* _Directions_
Count the lines in the records beneath this task that contain the string "bahwa", then give the count by itself.

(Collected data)
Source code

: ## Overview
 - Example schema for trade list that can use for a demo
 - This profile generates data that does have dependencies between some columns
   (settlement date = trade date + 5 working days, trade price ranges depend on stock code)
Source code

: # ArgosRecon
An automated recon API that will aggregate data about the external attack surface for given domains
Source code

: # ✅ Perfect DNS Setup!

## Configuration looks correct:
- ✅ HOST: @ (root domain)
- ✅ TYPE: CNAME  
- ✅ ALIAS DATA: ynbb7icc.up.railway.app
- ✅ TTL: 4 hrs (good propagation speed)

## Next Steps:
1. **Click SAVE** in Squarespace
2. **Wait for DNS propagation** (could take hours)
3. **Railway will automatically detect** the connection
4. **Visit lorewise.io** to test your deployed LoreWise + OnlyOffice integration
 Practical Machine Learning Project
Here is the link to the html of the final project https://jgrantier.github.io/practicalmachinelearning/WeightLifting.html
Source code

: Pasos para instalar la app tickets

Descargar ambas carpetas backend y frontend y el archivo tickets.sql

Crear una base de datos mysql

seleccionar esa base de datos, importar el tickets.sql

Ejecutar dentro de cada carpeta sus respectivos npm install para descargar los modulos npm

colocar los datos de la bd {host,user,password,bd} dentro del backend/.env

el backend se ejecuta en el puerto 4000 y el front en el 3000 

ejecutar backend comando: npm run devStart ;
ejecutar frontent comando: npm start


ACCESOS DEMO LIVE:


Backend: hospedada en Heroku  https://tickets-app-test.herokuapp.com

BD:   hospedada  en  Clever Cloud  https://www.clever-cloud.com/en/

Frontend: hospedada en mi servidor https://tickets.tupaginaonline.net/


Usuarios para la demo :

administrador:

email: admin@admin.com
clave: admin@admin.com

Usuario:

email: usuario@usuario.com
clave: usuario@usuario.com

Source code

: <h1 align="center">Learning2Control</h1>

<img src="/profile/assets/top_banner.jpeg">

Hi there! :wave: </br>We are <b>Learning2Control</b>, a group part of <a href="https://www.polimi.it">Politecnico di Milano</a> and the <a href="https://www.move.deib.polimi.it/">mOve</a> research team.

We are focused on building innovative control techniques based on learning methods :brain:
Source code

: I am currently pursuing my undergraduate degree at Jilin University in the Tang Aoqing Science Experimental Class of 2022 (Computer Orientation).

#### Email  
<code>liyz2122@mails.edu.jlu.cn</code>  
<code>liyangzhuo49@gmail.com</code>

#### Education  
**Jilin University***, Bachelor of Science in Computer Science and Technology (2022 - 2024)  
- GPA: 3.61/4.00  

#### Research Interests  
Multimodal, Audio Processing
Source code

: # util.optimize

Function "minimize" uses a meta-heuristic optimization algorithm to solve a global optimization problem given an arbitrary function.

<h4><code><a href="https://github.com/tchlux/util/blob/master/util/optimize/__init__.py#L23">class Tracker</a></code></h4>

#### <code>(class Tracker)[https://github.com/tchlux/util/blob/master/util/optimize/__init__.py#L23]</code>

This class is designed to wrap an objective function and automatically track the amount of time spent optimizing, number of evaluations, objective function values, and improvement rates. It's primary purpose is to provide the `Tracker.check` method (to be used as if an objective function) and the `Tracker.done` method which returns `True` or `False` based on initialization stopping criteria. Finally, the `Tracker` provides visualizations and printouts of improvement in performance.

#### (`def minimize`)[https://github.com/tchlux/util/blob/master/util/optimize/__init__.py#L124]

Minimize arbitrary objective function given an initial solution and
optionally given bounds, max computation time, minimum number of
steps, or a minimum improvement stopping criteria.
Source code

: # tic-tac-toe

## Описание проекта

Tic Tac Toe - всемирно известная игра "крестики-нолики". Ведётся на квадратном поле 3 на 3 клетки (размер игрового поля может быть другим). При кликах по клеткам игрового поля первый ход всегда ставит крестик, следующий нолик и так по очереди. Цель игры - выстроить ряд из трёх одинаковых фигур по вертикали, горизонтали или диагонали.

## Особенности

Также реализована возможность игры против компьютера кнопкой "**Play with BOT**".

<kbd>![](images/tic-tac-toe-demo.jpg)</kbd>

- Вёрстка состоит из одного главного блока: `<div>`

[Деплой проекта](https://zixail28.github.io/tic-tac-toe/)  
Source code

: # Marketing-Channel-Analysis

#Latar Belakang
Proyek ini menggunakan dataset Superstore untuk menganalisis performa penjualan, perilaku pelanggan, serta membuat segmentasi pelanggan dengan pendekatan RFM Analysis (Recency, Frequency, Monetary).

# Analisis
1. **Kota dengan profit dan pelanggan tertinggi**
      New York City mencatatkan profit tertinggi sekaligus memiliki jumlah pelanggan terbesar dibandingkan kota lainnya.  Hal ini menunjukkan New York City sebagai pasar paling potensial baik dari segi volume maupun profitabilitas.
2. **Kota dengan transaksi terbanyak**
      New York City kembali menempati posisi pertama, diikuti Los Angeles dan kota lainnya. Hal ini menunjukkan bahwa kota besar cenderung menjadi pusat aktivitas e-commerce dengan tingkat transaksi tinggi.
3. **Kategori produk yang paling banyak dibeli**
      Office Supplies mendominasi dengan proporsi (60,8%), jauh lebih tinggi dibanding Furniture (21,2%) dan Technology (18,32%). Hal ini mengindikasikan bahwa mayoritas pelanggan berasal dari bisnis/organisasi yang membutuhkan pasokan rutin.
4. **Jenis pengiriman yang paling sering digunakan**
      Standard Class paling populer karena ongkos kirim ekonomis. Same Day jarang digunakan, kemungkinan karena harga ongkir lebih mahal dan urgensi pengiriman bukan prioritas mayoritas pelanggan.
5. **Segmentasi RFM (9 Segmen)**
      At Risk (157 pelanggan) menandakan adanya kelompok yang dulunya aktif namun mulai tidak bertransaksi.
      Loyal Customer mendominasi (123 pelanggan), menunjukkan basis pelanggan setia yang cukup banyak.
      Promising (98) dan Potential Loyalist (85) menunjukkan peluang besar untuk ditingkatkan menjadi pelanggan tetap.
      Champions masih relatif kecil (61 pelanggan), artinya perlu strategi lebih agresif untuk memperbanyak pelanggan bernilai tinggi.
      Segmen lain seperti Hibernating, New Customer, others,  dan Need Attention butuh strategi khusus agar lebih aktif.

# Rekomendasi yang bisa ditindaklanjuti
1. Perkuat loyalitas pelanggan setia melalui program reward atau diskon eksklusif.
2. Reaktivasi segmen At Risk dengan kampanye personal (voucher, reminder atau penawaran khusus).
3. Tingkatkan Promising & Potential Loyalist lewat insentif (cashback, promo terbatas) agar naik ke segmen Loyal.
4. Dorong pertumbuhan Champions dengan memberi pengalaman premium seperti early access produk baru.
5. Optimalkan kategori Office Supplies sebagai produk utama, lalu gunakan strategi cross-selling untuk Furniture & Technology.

* _Finished exercise_
2